**EXERCISE BRIEF:** Repeat exactly what appears from the opening line of the listing to the line with "index mcp: (161, 317)", inclusive.
^^^^^^^^
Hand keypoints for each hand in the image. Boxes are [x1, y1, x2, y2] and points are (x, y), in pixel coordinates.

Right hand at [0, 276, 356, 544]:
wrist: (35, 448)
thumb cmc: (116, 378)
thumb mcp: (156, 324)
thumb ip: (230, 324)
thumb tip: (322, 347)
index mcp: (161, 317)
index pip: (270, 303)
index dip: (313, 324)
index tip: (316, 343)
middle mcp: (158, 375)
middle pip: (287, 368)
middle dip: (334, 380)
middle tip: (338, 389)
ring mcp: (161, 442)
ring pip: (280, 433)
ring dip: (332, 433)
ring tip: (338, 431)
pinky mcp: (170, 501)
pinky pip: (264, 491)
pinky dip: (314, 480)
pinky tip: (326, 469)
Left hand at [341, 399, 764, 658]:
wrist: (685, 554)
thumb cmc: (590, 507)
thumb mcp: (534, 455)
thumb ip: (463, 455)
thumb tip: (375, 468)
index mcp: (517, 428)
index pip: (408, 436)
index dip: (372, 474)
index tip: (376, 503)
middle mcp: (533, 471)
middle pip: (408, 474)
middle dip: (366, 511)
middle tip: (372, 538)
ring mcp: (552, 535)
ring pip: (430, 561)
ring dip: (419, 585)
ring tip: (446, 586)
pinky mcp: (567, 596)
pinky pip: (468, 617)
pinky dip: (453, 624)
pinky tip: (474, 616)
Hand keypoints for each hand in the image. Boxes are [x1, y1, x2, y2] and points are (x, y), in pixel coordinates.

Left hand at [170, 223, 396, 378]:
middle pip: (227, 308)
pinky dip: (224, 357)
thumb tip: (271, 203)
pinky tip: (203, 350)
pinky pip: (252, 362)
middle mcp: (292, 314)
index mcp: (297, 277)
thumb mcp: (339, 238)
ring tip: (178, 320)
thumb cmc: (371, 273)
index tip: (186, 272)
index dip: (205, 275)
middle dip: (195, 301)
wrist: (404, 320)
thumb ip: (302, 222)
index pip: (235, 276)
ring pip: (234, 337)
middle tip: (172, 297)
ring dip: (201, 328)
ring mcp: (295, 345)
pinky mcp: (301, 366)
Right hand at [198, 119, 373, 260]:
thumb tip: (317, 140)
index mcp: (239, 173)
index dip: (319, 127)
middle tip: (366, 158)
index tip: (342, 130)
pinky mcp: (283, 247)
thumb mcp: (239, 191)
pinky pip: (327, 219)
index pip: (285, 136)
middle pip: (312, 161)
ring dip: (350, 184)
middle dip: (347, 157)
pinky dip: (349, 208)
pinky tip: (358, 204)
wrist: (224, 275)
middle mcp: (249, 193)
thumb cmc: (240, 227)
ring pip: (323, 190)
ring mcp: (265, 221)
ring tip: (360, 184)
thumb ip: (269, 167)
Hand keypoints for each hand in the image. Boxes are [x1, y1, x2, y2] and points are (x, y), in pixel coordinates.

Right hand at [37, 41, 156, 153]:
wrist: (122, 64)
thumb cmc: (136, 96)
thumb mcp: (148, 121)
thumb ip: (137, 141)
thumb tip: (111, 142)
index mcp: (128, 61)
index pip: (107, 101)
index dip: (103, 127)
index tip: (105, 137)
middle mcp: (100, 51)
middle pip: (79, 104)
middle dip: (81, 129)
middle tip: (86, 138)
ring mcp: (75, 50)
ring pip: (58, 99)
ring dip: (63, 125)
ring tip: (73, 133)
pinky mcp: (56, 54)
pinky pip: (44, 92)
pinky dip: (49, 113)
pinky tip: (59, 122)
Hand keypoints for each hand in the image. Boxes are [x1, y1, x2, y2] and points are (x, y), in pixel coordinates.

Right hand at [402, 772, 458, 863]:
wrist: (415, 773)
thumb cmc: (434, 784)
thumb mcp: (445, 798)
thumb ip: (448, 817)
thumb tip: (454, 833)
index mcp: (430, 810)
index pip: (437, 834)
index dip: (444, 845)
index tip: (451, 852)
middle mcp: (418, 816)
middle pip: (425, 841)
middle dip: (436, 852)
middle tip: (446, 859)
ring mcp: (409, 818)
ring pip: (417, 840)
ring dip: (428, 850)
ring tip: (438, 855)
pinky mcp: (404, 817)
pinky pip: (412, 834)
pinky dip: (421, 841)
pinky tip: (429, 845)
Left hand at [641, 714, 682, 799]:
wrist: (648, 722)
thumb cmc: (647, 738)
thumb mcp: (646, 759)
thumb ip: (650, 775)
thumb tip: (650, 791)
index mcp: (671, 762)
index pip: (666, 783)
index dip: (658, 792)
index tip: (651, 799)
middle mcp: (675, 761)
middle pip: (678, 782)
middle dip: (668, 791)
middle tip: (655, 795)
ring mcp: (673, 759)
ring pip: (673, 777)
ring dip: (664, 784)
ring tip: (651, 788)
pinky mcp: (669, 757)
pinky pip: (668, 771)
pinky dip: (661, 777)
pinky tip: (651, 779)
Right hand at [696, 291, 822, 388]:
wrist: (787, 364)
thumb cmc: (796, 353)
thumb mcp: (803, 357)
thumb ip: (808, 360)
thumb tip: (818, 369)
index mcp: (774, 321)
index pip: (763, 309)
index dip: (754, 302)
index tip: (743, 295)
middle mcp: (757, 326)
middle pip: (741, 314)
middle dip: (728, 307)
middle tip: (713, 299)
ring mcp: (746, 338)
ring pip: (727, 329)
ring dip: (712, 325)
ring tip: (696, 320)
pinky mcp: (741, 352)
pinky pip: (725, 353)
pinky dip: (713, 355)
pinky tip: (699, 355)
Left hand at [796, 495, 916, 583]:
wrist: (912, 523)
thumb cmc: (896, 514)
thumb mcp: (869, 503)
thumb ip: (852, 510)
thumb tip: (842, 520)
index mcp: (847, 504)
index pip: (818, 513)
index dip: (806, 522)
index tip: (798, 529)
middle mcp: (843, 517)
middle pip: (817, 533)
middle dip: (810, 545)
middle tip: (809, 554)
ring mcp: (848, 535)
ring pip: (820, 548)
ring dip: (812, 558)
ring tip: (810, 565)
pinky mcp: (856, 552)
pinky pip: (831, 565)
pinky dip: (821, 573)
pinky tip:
^^^^^^^^
**RESPONSE FOR THIS EXERCISE:**
Hand keypoints for each hand in the image. Boxes are [x1, y1, x2, y2] and points are (x, y), in pixel coordinates.

Right hand at [0, 276, 356, 544]:
wrist: (35, 448)
thumb cmc: (116, 378)
thumb mcp: (156, 324)
thumb ip: (230, 324)
thumb tip: (322, 347)
index mcp: (161, 317)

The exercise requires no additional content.